Provided records —
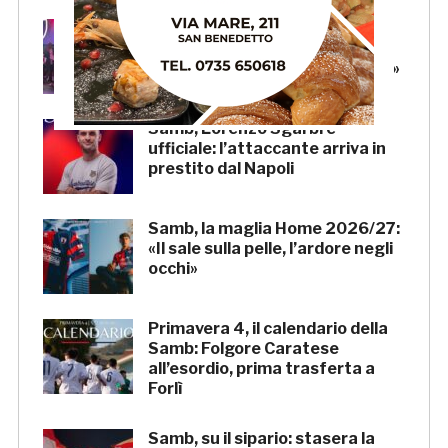
Samb, l’intervento di Massi:
«State vicini alla squadra.
Stiamo lavorando per crescere»
Samb, Lorenzo Sgarbi è
ufficiale: l’attaccante arriva in
prestito dal Napoli
Samb, la maglia Home 2026/27:
«Il sale sulla pelle, l’ardore negli
occhi»
Primavera 4, il calendario della
Samb: Folgore Caratese
all’esordio, prima trasferta a
Forlì
Samb, su il sipario: stasera la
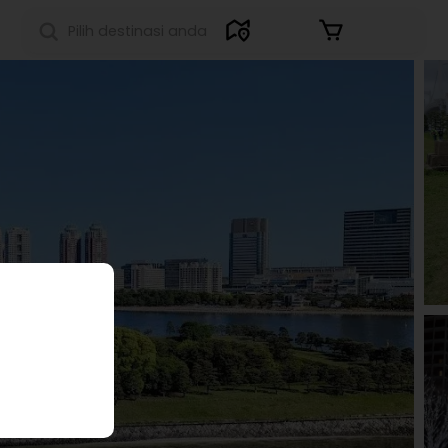
Masuk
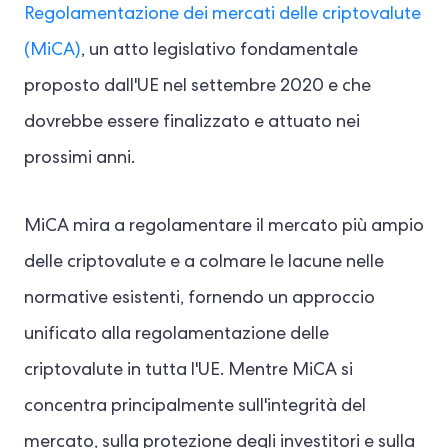
Regolamentazione dei mercati delle criptovalute
(MiCA)
, un atto legislativo fondamentale
proposto dall'UE nel settembre 2020 e che
dovrebbe essere finalizzato e attuato nei
prossimi anni.
MiCA mira a regolamentare il mercato più ampio
delle criptovalute e a colmare le lacune nelle
normative esistenti, fornendo un approccio
unificato alla regolamentazione delle
criptovalute in tutta l'UE. Mentre MiCA si
concentra principalmente sull'integrità del
mercato, sulla protezione degli investitori e sulla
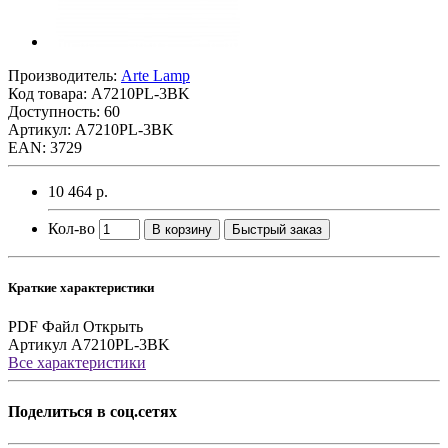
Производитель:
Arte Lamp
Код товара:
A7210PL-3BK
Доступность: 60
Артикул: A7210PL-3BK
EAN: 3729
10 464 р.
Кол-во
В корзину
Быстрый заказ
Краткие характеристики
PDF Файл
Открыть
Артикул
A7210PL-3BK
Все характеристики
Поделиться в соц.сетях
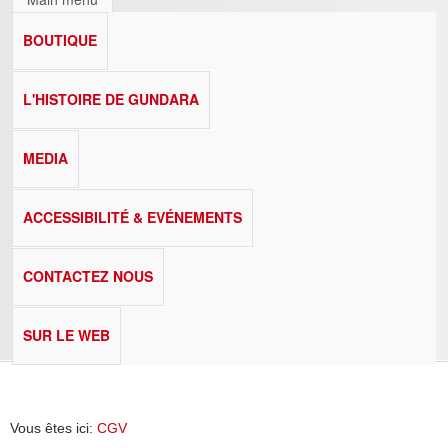
BOUTIQUE
L'HISTOIRE DE GUNDARA
MEDIA
ACCESSIBILITÉ & EVÉNEMENTS
CONTACTEZ NOUS
SUR LE WEB
Vous êtes ici:
CGV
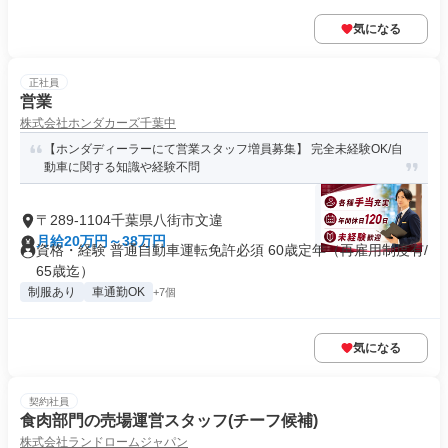
気になる
正社員
営業
株式会社ホンダカーズ千葉中
【ホンダディーラーにて営業スタッフ増員募集】 完全未経験OK/自
動車に関する知識や経験不問
〒289-1104千葉県八街市文違
月給20万円～38万円
資格・経験 普通自動車運転免許必須 60歳定年（再雇用制度有/
65歳迄）
制服あり
車通勤OK
+7個
気になる
契約社員
食肉部門の売場運営スタッフ(チーフ候補)
株式会社ランドロームジャパン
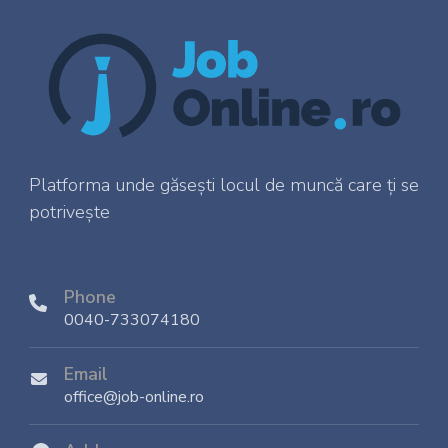
Platforma unde găsești locul de muncă care ți se
potrivește
Phone
0040-733074180
Email
office@job-online.ro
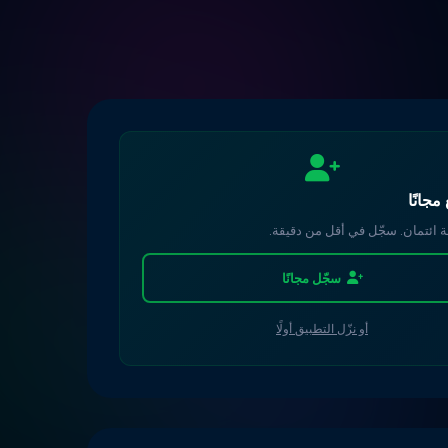
 مجانًا
 ائتمان. سجّل في أقل من دقيقة.
سجّل مجانًا
أو نزّل التطبيق أولًا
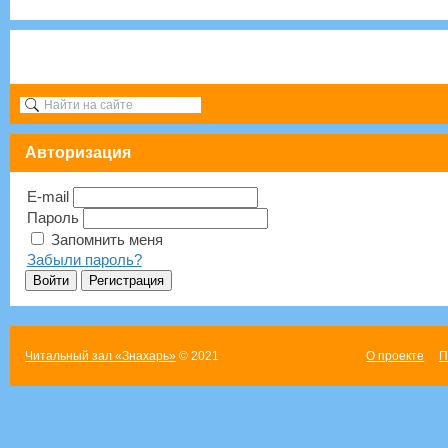
Авторизация
E-mail
Пароль
Запомнить меня
Забыли пароль?
Читальный зал «Знахарь»
© 2021
О проекте
П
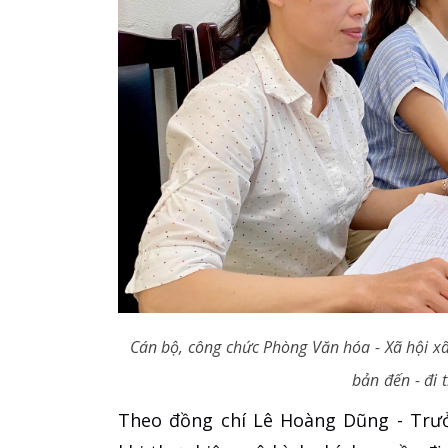
Cán bộ, công chức Phòng Văn hóa - Xã hội xã
bản đến - đi 
Theo đồng chí Lê Hoàng Dũng - Trưở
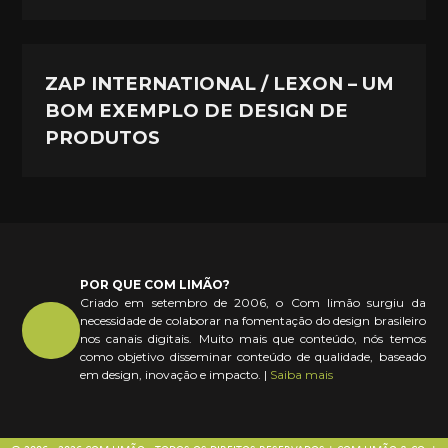
ZAP INTERNATIONAL / LEXON – UM
BOM EXEMPLO DE DESIGN DE
PRODUTOS
POR QUE COM LIMÃO?
Criado em setembro de 2006, o Com limão surgiu da
necessidade de colaborar na fomentação do design brasileiro
nos canais digitais. Muito mais que conteúdo, nós temos
como objetivo disseminar conteúdo de qualidade, baseado
em design, inovação e impacto. |
Saiba mais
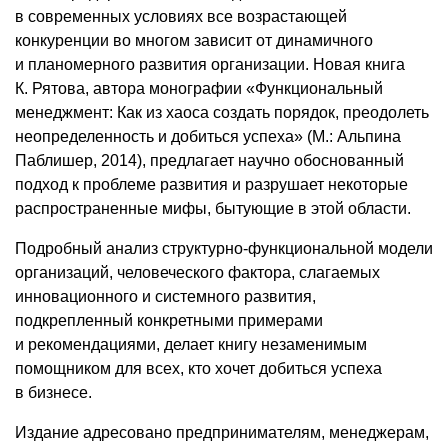
в современных условиях все возрастающей
конкуренции во многом зависит от динамичного
и планомерного развития организации. Новая книга
К. Рятова, автора монографии «Функциональный
менеджмент: Как из хаоса создать порядок, преодолеть
неопределенность и добиться успеха» (М.: Альпина
Паблишер, 2014), предлагает научно обоснованный
подход к проблеме развития и разрушает некоторые
распространенные мифы, бытующие в этой области.
Подробный анализ структурно-функциональной модели
организаций, человеческого фактора, слагаемых
инновационного и системного развития,
подкрепленный конкретными примерами
и рекомендациями, делает книгу незаменимым
помощником для всех, кто хочет добиться успеха
в бизнесе.
Издание адресовано предпринимателям, менеджерам,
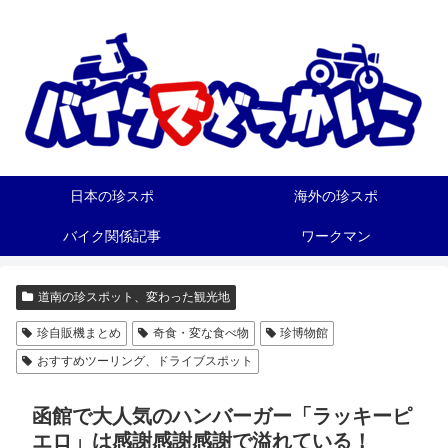
日本の珍スポ
海外の珍スポ
バイク関係記事
ワークマン
道南の珍スポット、変わった観光地
珍自販機まとめ
奇食・変な食べ物
珍博物館
おすすめツーリング、ドライブスポット
函館で大人気のハンバーガー「ラッキーピ
エロ」は感謝感謝感謝で溢れている！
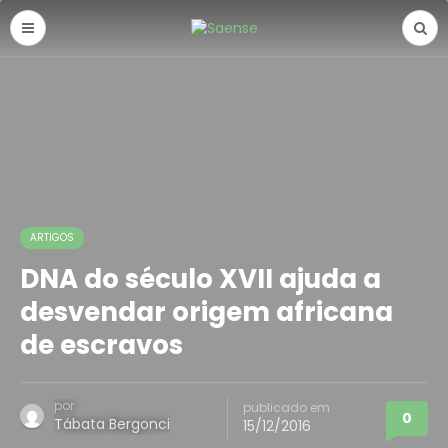
ARTIGOS
DNA do século XVII ajuda a
desvendar origem africana
de escravos
por
publicado em
0
Tábata Bergonci
15/12/2016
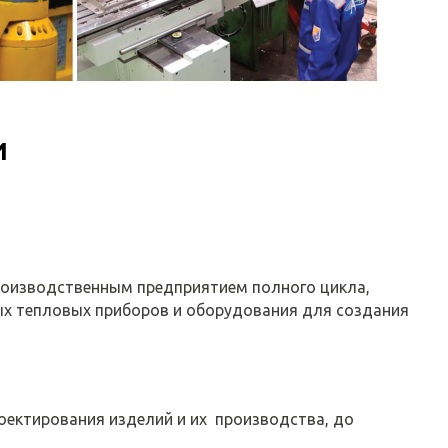
И
производственным
предприятием полного цикла,
х тепловых приборов и оборудования для создания
оектирования изделий и их производства, до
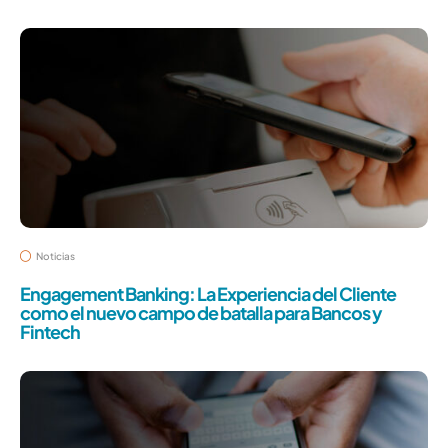
Noticias
Engagement Banking: La Experiencia del Cliente
como el nuevo campo de batalla para Bancos y
Fintech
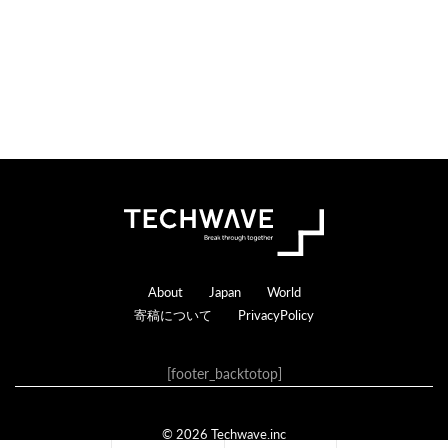
Footer
About
Japan
World
寄稿について
PrivacyPolicy
[footer_backtotop]
© 2026 Techwave.inc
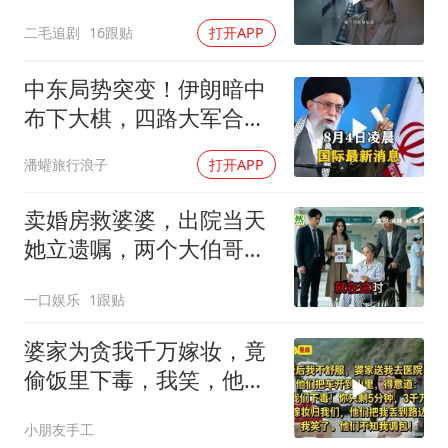
及！
二毛追剧
16跟贴
打开APP
中东局势突变！伊朗暗中
布下大棋，四路大军合
围，特朗普面临死局
潘蠸旅行浪子
打开APP
卖婚房救婆婆，出院当天
她立遗嘱，两个大伯哥傻
眼
一口娱乐
1跟贴
婆家为贪我千万嫁妆，竟
偷饭里下毒，我笑，他们
却不知我调包！
小朋友手工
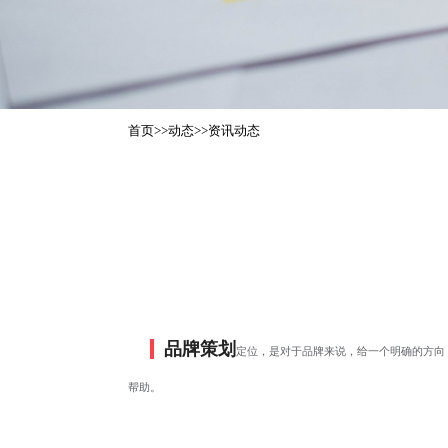
首页
>>
动态
>>
资讯动态
品牌策划
定位，是对于品牌来说，给一个明确的方向
帮助。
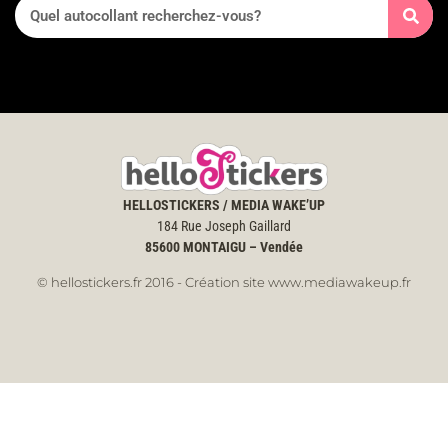
HELLOSTICKERS / MEDIA WAKE’UP
184 Rue Joseph Gaillard
85600
MONTAIGU – Vendée
© hellostickers.fr 2016 - Création site www.mediawakeup.fr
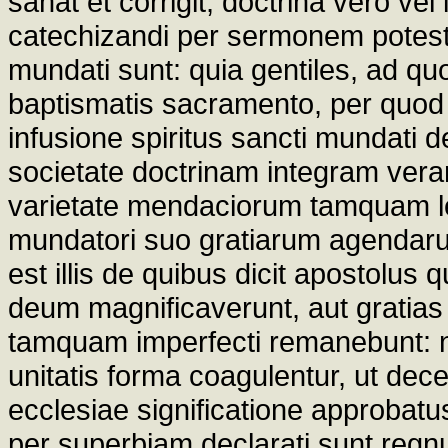
sanat et corrigit; doctrina vero ve
catechizandi per sermonem potesta
mundati sunt: quia gentiles, ad q
baptismatis sacramento, per quod s
infusione spiritus sancti mundati d
societate doctrinam integram vera
varietate mendaciorum tamquam le
mundatori suo gratiarum agendarum 
est illis de quibus dicit apostolu
deum magnificaverunt, aut gratias
tamquam imperfecti remanebunt: 
unitatis forma coagulentur, ut dece
ecclesiae significatione approbatus 
per superbiam declarati sunt reg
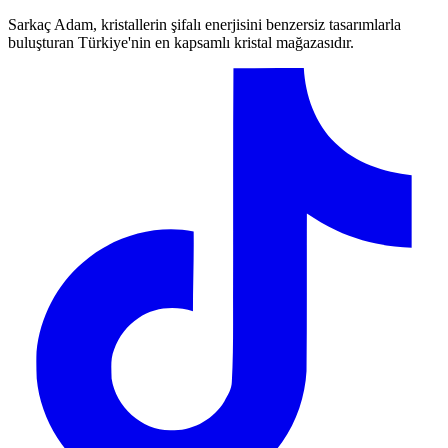
Sarkaç Adam, kristallerin şifalı enerjisini benzersiz tasarımlarla
buluşturan Türkiye'nin en kapsamlı kristal mağazasıdır.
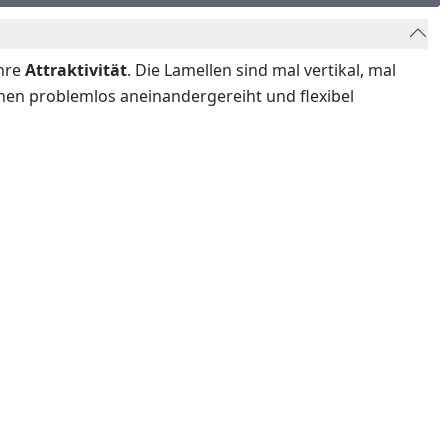
ihre
Attraktivität
. Die Lamellen sind mal vertikal, mal
nen problemlos aneinandergereiht und flexibel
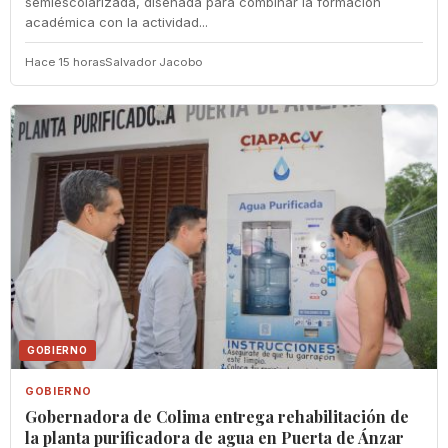
semiescolarizada, diseñada para combinar la formación
académica con la actividad...
Hace 15 horas
Salvador Jacobo
GOBIERNO
GOBIERNO
Gobernadora de Colima entrega rehabilitación de
la planta purificadora de agua en Puerta de Ánzar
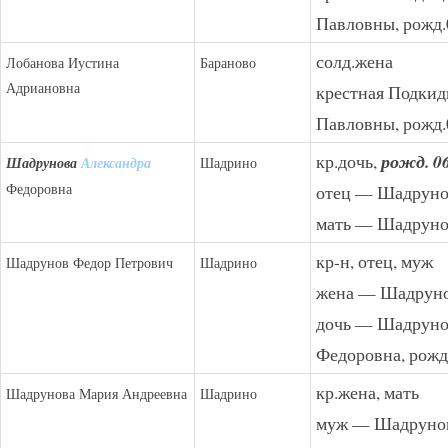
Павловны, рожд.
солд.жена
Лобанова Иустина
Бараново
Адриановна
крестная Подки
Павловны, рожд.
кр.дочь,
рожд. 06
Шадрунова
Александра
Шадрино
Федоровна
отец — Шадруно
мать — Шадруно
кр-н, отец, муж
Шадрунов Федор Петрович
Шадрино
жена — Шадруно
дочь — Шадруно
Федоровна, рожд.
кр.жена, мать
Шадрунова Мария Андреевна
Шадрино
муж — Шадрунов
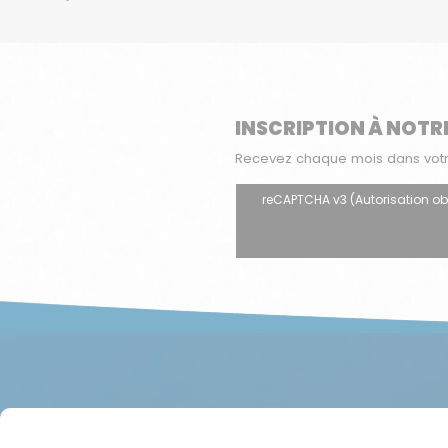
INSCRIPTION À NOTR
Recevez chaque mois dans votre 
reCAPTCHA v3 (Autorisation oblig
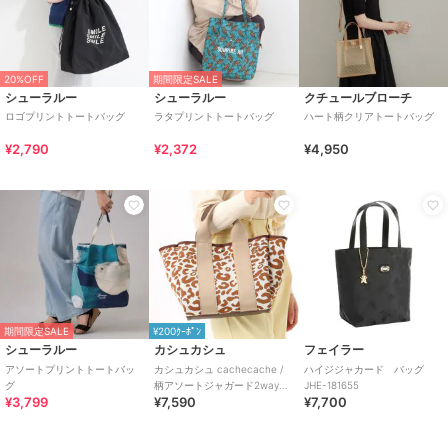
20%OFF
期間限定SALE
シューラルー
シューラルー
クチュールブローチ
ロゴプリントトートバッグ
ラタプリントトートバッグ
ハート柄クリアトートバッグ
¥2,790
¥2,372
¥4,950
期間限定SALE
¥200ｸｰﾎﾟﾝ
シューラルー
カシュカシュ
フェイラー
アソートプリントトートバッ
カシュカシュ cachecache /
ハイジジャカード バッグ
グ
柄アソートジャガード2wayト
JHE-181655
¥3,799
¥7,590
¥7,700
ートバッグ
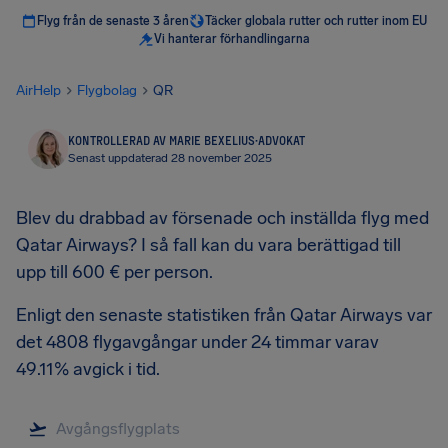
Flyg från de senaste 3 åren
Täcker globala rutter och rutter inom EU
Vi hanterar förhandlingarna
AirHelp
Flygbolag
QR
KONTROLLERAD AV MARIE BEXELIUS
·
ADVOKAT
Senast uppdaterad 28 november 2025
Blev du drabbad av försenade och inställda flyg med
Qatar Airways? I så fall kan du vara berättigad till
upp till 600 € per person.
Enligt den senaste statistiken från Qatar Airways var
det 4808 flygavgångar under 24 timmar varav
49.11% avgick i tid.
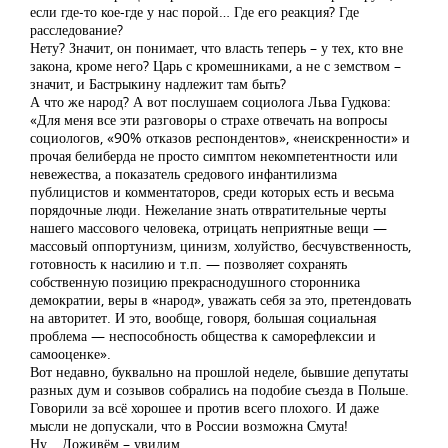
если где-то кое-где у нас порой… Где его реакция? Где
расследование?
Нету? Значит, он понимает, что власть теперь – у тех, кто вне
закона, кроме него? Царь с кромешниками, а не с земством –
значит, и Бастрыкину надлежит там быть?
А что же народ? А вот послушаем социолога Льва Гудкова:
«Для меня все эти разговоры о страхе отвечать на вопросы
социологов, «90% отказов респондентов», «неискренности» и
прочая белиберда не просто симптом некомпетентности или
невежества, а показатель средового инфантилизма
публицистов и комментаторов, среди которых есть и весьма
порядочные люди. Нежелание знать отвратительные черты
нашего массового человека, отрицать неприятные вещи —
массовый оппортунизм, цинизм, холуйство, бесчувственность,
готовность к насилию и т.п. — позволяет сохранять
собственную позицию прекраснодушного сторонника
демократии, веры в «народ», уважать себя за это, претендовать
на авторитет. И это, вообще, говоря, большая социальная
проблема — неспособность общества к саморефлексии и
самооценке».
Вот недавно, буквально на прошлой неделе, бывшие депутаты
разных дум и созывов собрались на подобие съезда в Польше.
Говорили за всё хорошее и против всего плохого. И даже
мысли не допускали, что в России возможна Смута!
Ну… Доживём – увидим…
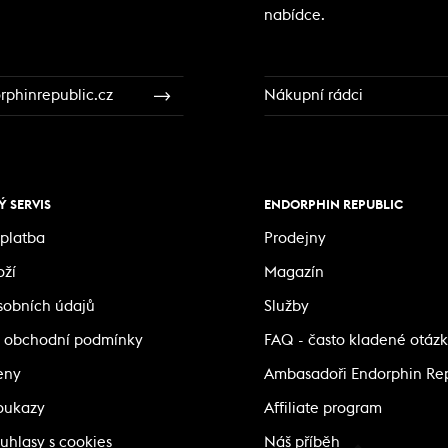
nabídce.
phinrepublic.cz
Nákupní rádci
 SERVIS
ENDORPHIN REPUBLIC
platba
Prodejny
oží
Magazín
sobních údajů
Služby
 obchodní podmínky
FAQ - často kladené otáz
eny
Ambasadoři Endorphin Re
oukazy
Affiliate program
uhlasy s cookies
Náš příběh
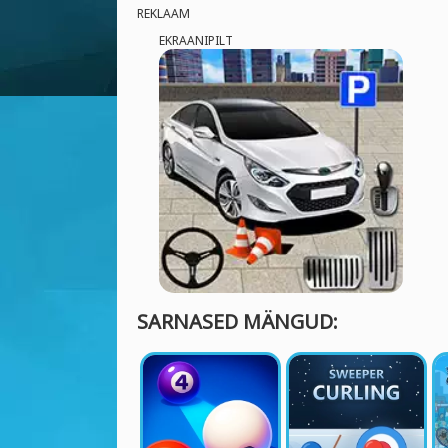
REKLAAM
EKRAANIPILT
SARNASED MÄNGUD:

About this task —
Reproduce the stretch from the start of the records through the line containing "Theo đồng chí Lê Hoàng Dũng - Trưở", both ends included, and leave the pictures out.

Solution to this task —
Samb, l’intervento di Massi:
«State vicini alla squadra.
Stiamo lavorando per crescere»
Samb, Lorenzo Sgarbi è
ufficiale: l’attaccante arriva in
prestito dal Napoli
Samb, la maglia Home 2026/27:
«Il sale sulla pelle, l’ardore negli
occhi»
Primavera 4, il calendario della
Samb: Folgore Caratese
all’esordio, prima trasferta a
Forlì
Samb, su il sipario: stasera la
Masuk
Regolamentazione dei mercati delle criptovalute
(MiCA)
, un atto legislativo fondamentale
proposto dall'UE nel settembre 2020 e che
dovrebbe essere finalizzato e attuato nei
prossimi anni.
MiCA mira a regolamentare il mercato più ampio
delle criptovalute e a colmare le lacune nelle
normative esistenti, fornendo un approccio
unificato alla regolamentazione delle
criptovalute in tutta l'UE. Mentre MiCA si
concentra principalmente sull'integrità del
mercato, sulla protezione degli investitori e sulla
Производитель:
Arte Lamp
Код товара:
A7210PL-3BK
Доступность: 60
Артикул: A7210PL-3BK
EAN: 3729
10 464 р.
Кол-во
В корзину
Быстрый заказ
Краткие характеристики
PDF Файл
Открыть
Артикул
A7210PL-3BK
Все характеристики
Поделиться в соц.сетях
BOUTIQUE
L'HISTOIRE DE GUNDARA
MEDIA
ACCESSIBILITÉ & EVÉNEMENTS
CONTACTEZ NOUS
SUR LE WEB
Vous êtes ici:
CGV
気になる
正社員
営業
株式会社ホンダカーズ千葉中
【ホンダディーラーにて営業スタッフ増員募集】 完全未経験OK/自
動車に関する知識や経験不問
〒289-1104千葉県八街市文違
月給20万円～38万円
資格・経験 普通自動車運転免許必須 60歳定年（再雇用制度有/
65歳迄）
制服あり
車通勤OK
+7個
気になる
契約社員
食肉部門の売場運営スタッフ(チーフ候補)
株式会社ランドロームジャパン
Platforma unde găsești locul de muncă care ți se
potrivește
Phone
0040-733074180
Email
office@job-online.ro
 مجانًا
 ائتمان. سجّل في أقل من دقيقة.
سجّل مجانًا
أو نزّل التطبيق أولًا
Авторизация
E-mail
Пароль
Запомнить меня
Забыли пароль?
Читальный зал «Знахарь»
© 2021
О проекте
П
Cán bộ, công chức Phòng Văn hóa - Xã hội xã
bản đến - đi 
Theo đồng chí Lê Hoàng Dũng - Trưở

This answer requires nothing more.